Margot Raggett's favourite shots from Remembering Wildlife 

Comments from Margot: I am delighted at the breadth and quality of images we've been able to use in our books and incredibly grateful that the photographers have been so generous in allowing us to use their work for free. My ambition for these books is each time to make the most beautiful tribute to a species that's ever been seen, and I think with images like these to work with, we've been able to make that ambition a reality AND raise serious amounts of money for the conservation of these species at the same time. So far, the first two books have now raised more than £315,000 for projects in Africa and Asia.

Elephants

This image is of what is believed to be the largest tusker left in Africa, known as Tim. It was taken by Federico Veronesi who also donated our cover image for Remembering Elephants. Tim represents for me all those tuskers who went before, which because of the poaching of the elephants with the largest tusks, are rarely seen nowadays. He is a symbol of what mankind has done and an echo of the past.


waterfall

This image by Marsel van Oosten of an elephant at sunset on the top of Victoria Falls is absolutely mesmerising. I remember staring at it for hours in our exhibition for Remembering Elephants just wishing I had wall space big enough to buy the print (which eventually auctioned for over £2000 for the cause). It makes you pinch yourself to remember there are scenes out there as beautiful as this still.


Orangutan

I just love the expression and athleticism of this baby orangutan in this picture by Suzi Eszterhas. We talk about how young orangutans have to be able to cling on to their mothers in the introduction to Remembering Great Apes and this image is the perfect illustration of that!


Ape

Male silverback gorillas lose their chest hair in adulthood which allows them to make a magnificent noise when they chest thump. This action is caught so well in this amazing image by Andy Biggs, we were thrilled to be able to include it.


I randomly met Keith Connelly, the photographer behind this image, at the airstrip for Greystoke Mahale in Tanzania in the week he arrived to take this image.

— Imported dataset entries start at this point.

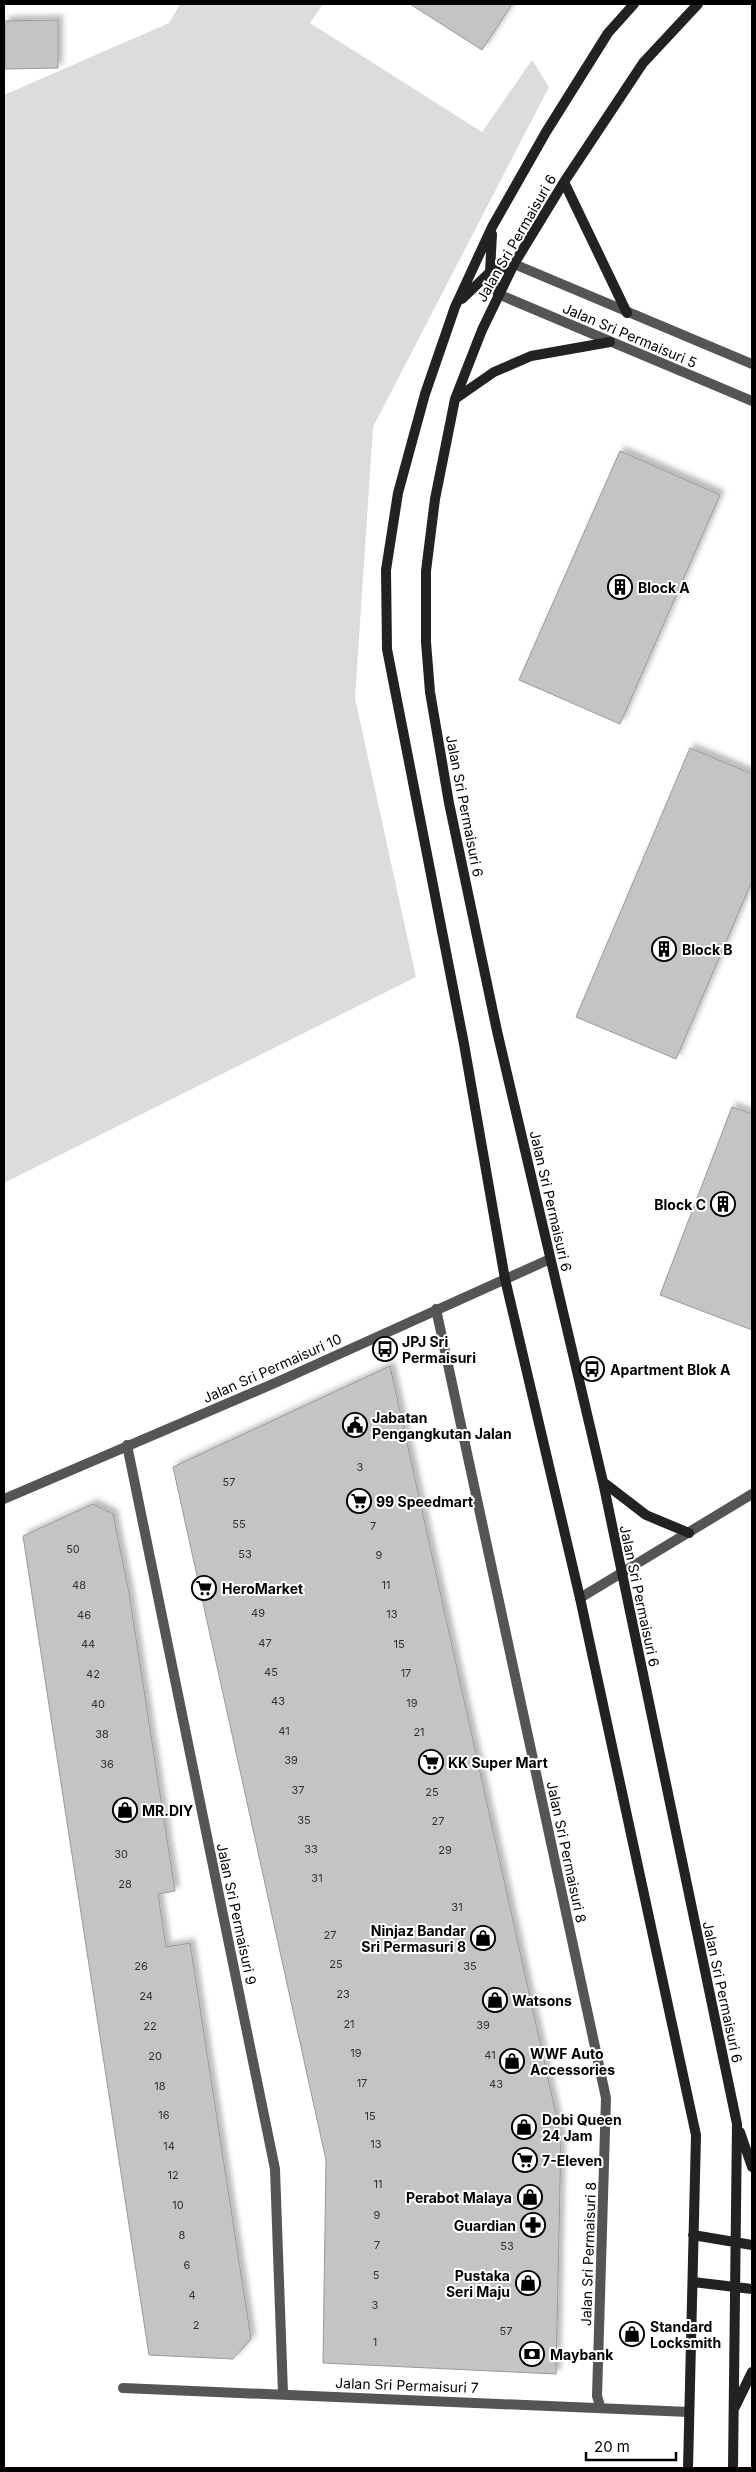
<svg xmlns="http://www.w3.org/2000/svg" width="756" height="2472" viewBox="0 0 756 2472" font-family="Inter,sans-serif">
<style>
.green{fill:#dcdcdc}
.building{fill:#c4c4c4;stroke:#999;filter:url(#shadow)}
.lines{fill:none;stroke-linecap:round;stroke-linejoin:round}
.street{stroke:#555;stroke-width:10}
.secondary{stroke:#222;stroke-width:10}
.labels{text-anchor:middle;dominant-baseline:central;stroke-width:4;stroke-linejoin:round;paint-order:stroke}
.number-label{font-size:11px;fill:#313131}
.street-label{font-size:14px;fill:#000;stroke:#fff}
.poi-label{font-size:14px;font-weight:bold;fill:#000;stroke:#fff;text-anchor:start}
</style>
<defs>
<filter id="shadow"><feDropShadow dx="4.5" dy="-4.5" stdDeviation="2.5" flood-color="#0004"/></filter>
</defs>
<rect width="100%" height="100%" fill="#fff"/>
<path class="green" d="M180,4H323L310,23L482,132L532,60L549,87L373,427L355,698L416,977L4,1183V95L169,23Z"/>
<path class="building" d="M410,4H512L482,50Z
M58,20V68L5,69V21Z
M620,451L720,495L620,724L519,680Z
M690,748L752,774V881L676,1059L576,1017Z
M732,1107L752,1114V1330L660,1295Z
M390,1366L561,2137L556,2374L323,2363L326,2160L173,1467Z
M93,1504L113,1514L129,1593L175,1891L158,1894L166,1947L190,1943L251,2339L233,2359L149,2355L23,1536Z"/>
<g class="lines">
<path class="street" d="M514,264L752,364
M498,294L752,401
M436,1309L606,2098L597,2396L600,2406
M127,1445L275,2169L283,2393
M4,1499L275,1383L550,1259
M580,1598L752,1494
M123,2388L689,2412"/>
<path class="secondary" d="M634,4L608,33L546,132L492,227L455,307L425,394L398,493L386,570L387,649L464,1044L505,1279L580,1598L696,2135L688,2468
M698,4L643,63L564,182L514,264L482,330L455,399L435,499L426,571V642L430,692L449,803L497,1031L603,1482L737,2124L733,2468
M564,182L627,313
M492,234L490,272L498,294
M462,299L490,272L514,264
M455,399L494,372L531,356L610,342
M603,1482L646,1515L689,1533
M740,2132L752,2167
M693,2235L752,2245
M693,2282L752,2289
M735,2407L752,2372"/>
</g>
<defs>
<symbol id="building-ring" viewBox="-11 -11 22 22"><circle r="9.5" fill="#fff" stroke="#000" stroke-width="1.5"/><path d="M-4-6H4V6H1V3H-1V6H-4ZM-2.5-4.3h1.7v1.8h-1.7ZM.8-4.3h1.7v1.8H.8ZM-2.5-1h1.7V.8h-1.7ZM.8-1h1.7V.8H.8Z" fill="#000"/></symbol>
<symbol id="bus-ring" viewBox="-11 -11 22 22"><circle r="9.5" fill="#fff" stroke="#000" stroke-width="1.5"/><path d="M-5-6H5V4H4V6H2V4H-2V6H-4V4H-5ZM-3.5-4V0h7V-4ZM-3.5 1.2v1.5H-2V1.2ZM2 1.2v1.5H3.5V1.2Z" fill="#000"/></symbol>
<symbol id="civic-ring" viewBox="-11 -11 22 22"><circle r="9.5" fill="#fff" stroke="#000" stroke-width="1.5"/><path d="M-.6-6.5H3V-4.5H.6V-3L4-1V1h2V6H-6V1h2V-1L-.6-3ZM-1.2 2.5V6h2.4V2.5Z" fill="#000"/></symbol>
<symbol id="supermarket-ring" viewBox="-11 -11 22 22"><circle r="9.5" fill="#fff" stroke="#000" stroke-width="1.5"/><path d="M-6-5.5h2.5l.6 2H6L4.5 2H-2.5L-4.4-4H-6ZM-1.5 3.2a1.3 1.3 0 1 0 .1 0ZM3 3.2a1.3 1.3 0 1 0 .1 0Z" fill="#000"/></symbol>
<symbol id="shop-ring" viewBox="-11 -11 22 22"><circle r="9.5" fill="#fff" stroke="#000" stroke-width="1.5"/><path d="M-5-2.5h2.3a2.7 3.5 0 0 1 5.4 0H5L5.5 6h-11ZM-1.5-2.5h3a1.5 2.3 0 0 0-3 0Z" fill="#000"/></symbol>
<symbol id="pharmacy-ring" viewBox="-11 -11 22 22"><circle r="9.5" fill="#fff" stroke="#000" stroke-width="1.5"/><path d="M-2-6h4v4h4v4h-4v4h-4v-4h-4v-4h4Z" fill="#000"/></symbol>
<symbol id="bank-ring" viewBox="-11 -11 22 22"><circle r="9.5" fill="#fff" stroke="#000" stroke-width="1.5"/><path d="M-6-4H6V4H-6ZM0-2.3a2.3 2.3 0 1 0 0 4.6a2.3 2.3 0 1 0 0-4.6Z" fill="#000"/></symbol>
</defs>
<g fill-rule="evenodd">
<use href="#building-ring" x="606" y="573" width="28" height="28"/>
<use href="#building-ring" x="650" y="935" width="28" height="28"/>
<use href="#building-ring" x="709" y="1190" width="28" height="28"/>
<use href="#bus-ring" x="371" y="1335" width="28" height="28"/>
<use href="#bus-ring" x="578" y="1355" width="28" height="28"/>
<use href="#civic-ring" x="341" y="1411" width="28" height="28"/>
<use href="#supermarket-ring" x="345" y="1487" width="28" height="28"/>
<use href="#supermarket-ring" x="190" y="1574" width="28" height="28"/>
<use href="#supermarket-ring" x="417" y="1748" width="28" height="28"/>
<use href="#shop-ring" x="111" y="1796" width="28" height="28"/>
<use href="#shop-ring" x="469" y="1924" width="28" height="28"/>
<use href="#shop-ring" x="481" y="1986" width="28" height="28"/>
<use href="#shop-ring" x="498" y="2047" width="28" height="28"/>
<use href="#shop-ring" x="510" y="2113" width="28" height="28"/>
<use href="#supermarket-ring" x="511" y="2146" width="28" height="28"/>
<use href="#shop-ring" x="516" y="2183" width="28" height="28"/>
<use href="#pharmacy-ring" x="519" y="2211" width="28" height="28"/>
<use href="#shop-ring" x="514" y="2269" width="28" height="28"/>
<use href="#shop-ring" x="618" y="2320" width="28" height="28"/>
<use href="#bank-ring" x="518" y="2340" width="28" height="28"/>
</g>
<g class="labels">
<g class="number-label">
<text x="360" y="1467">3</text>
<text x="229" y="1482">57</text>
<text x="239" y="1524">55</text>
<text x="373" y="1526">7</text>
<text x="73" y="1549">50</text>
<text x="245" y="1554">53</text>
<text x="379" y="1555">9</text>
<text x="79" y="1585">48</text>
<text x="386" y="1585">11</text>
<text x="258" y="1613">49</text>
<text x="392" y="1614">13</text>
<text x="84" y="1615">46</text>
<text x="265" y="1643">47</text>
<text x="88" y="1644">44</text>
<text x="399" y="1644">15</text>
<text x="271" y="1672">45</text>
<text x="406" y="1673">17</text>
<text x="93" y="1674">42</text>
<text x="278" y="1701">43</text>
<text x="412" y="1703">19</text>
<text x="98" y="1704">40</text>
<text x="284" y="1731">41</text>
<text x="419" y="1732">21</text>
<text x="102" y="1734">38</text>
<text x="291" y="1760">39</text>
<text x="107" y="1764">36</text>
<text x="298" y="1790">37</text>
<text x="432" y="1792">25</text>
<text x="304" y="1820">35</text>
<text x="438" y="1821">27</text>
<text x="311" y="1849">33</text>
<text x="445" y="1850">29</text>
<text x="121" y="1854">30</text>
<text x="317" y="1878">31</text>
<text x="125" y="1884">28</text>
<text x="457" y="1907">31</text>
<text x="330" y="1935">27</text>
<text x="336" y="1964">25</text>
<text x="141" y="1966">26</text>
<text x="470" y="1966">35</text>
<text x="343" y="1994">23</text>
<text x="146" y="1996">24</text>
<text x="349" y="2024">21</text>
<text x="483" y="2025">39</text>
<text x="150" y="2026">22</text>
<text x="356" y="2053">19</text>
<text x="490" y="2055">41</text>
<text x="155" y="2056">20</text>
<text x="362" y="2083">17</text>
<text x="496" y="2084">43</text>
<text x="160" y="2086">18</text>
<text x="164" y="2115">16</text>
<text x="370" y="2116">15</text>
<text x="376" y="2144">13</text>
<text x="169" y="2146">14</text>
<text x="173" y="2175">12</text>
<text x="378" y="2184">11</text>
<text x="178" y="2205">10</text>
<text x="377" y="2215">9</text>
<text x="182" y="2235">8</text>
<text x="377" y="2245">7</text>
<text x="507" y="2246">53</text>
<text x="187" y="2265">6</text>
<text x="376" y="2275">5</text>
<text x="192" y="2295">4</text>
<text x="375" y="2305">3</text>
<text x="196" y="2325">2</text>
<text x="506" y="2331">57</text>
<text x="375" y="2342">1</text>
</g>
<g class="street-label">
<text transform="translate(516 238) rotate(-60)">Jalan Sri Permaisuri 6</text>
<text transform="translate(630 335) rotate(23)">Jalan Sri Permaisuri 5</text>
<text transform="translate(465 806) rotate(79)">Jalan Sri Permaisuri 6</text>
<text transform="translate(551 1201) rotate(77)">Jalan Sri Permaisuri 6</text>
<text transform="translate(272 1368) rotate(-24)">Jalan Sri Permaisuri 10</text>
<text transform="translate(640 1596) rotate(78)">Jalan Sri Permaisuri 6</text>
<text transform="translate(567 1852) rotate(78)">Jalan Sri Permaisuri 8</text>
<text transform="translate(237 1914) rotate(78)">Jalan Sri Permaisuri 9</text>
<text transform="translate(723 1992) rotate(78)">Jalan Sri Permaisuri 6</text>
<text transform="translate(588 2254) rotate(-88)">Jalan Sri Permaisuri 8</text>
<text transform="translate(407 2385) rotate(2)">Jalan Sri Permaisuri 7</text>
</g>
<g class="poi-label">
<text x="638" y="587">Block A</text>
<text x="682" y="949">Block B</text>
<text x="706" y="1204" text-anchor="end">Block C</text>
<text x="402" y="1341">JPJ Sri<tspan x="402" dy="16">Permaisuri</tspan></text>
<text x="610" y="1369">Apartment Blok A</text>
<text x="372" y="1417">Jabatan<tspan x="372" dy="16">Pengangkutan Jalan</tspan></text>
<text x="376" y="1501">99 Speedmart</text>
<text x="222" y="1588">HeroMarket</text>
<text x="448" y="1762">KK Super Mart</text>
<text x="142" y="1810">MR.DIY</text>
<text x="466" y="1930" text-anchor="end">Ninjaz Bandar<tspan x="466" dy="16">Sri Permasuri 8</tspan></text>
<text x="512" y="2000">Watsons</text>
<text x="530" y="2053">WWF Auto<tspan x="530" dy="16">Accessories</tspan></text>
<text x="542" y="2119">Dobi Queen<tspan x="542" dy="16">24 Jam</tspan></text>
<text x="542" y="2160">7-Eleven</text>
<text x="512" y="2197" text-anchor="end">Perabot Malaya</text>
<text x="516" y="2225" text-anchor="end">Guardian</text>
<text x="510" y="2275" text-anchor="end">Pustaka<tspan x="510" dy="16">Seri Maju</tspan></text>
<text x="650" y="2326">Standard<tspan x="650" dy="16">Locksmith</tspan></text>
<text x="550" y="2354">Maybank</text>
</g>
</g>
<rect width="756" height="2472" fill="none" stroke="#000000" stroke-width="10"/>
<path d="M586 2452v8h90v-8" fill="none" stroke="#000000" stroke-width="2.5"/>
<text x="594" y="2452" font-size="15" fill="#000000" stroke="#ffffff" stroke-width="4" paint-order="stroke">20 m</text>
</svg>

I was leaving, and he was just arriving for his stay and I was dreadfully jealous of the magical experience he had ahead of him there. I was still weighing up whether the next book would concentrate on apes at that point and when I saw him post this image of Figaro, who I met too during my stay, I just knew I'd want to use it if we went ahead with the book. Such a beautiful picture taken in a place that I love!


elephant calf

Ross Couper's image of a baby elephant completely melted my heart from the moment I saw it. The baby is just so tiny and so vulnerable, stretching up with its little trunk. You just want to pick it up and cuddle it! Mind you, I love baby elephants so much (who doesn't?!) that I would have filled the whole of Remembering Elephants with images of them if my editor hadn't been firm with me!


elephant in sand

I knew this stunning image by Peter Delaney from a while back and as soon as I started work on Remembering Elephants I knew I wanted to include it. I tracked down Peter and explained that I had this idea of a book I wanted to put together and please would he consider letting me use it? Thankfully he could see the potential in what I was talking about and put his faith in me by saying yes. This is still one of my all-time favourite elephant images.


rhinos

Keith Connelly was also the photographer behind this image of a crash of rhinos (the collective name for a group of rhinos is a crash) and this was one of the standout images from the Remembering Rhinos exhibition last year. The sheer power and magnificence of the rhinos is shown so beautifully here, it is one of the best group shots I've ever seen.


rhino calf

The inclusion of this image of a baby rhino who has been named as Tank was one of those fortuitous last-minute opportunities that come along sometimes. We were close to the completion of Remembering Rhinos and were missing a birthing sequence of the type we'd managed to track down for Remembering Elephants. And then one day I spotted a Facebook post by a lady called Ayesha Cantor in South Africa, who I was friends with but whom I'd never met. She had posted pictures of newborn Tank saying it had literally happened in the last few hours at her reserve. I messaged her saying we were on deadline but would squeeze them in if she could get them to me that night and she did! I love it when things like that happen, it was meant to be.


rhino reflection

This image by Andrew Aveley has everyone turning the book upside down whenever they see it and I have to politely explain it is a reflection and therefore the right way up! I like it when an image challenges us and I also like the mysteriousness of this shot, representing the night-time lives of rhinos which we rarely see.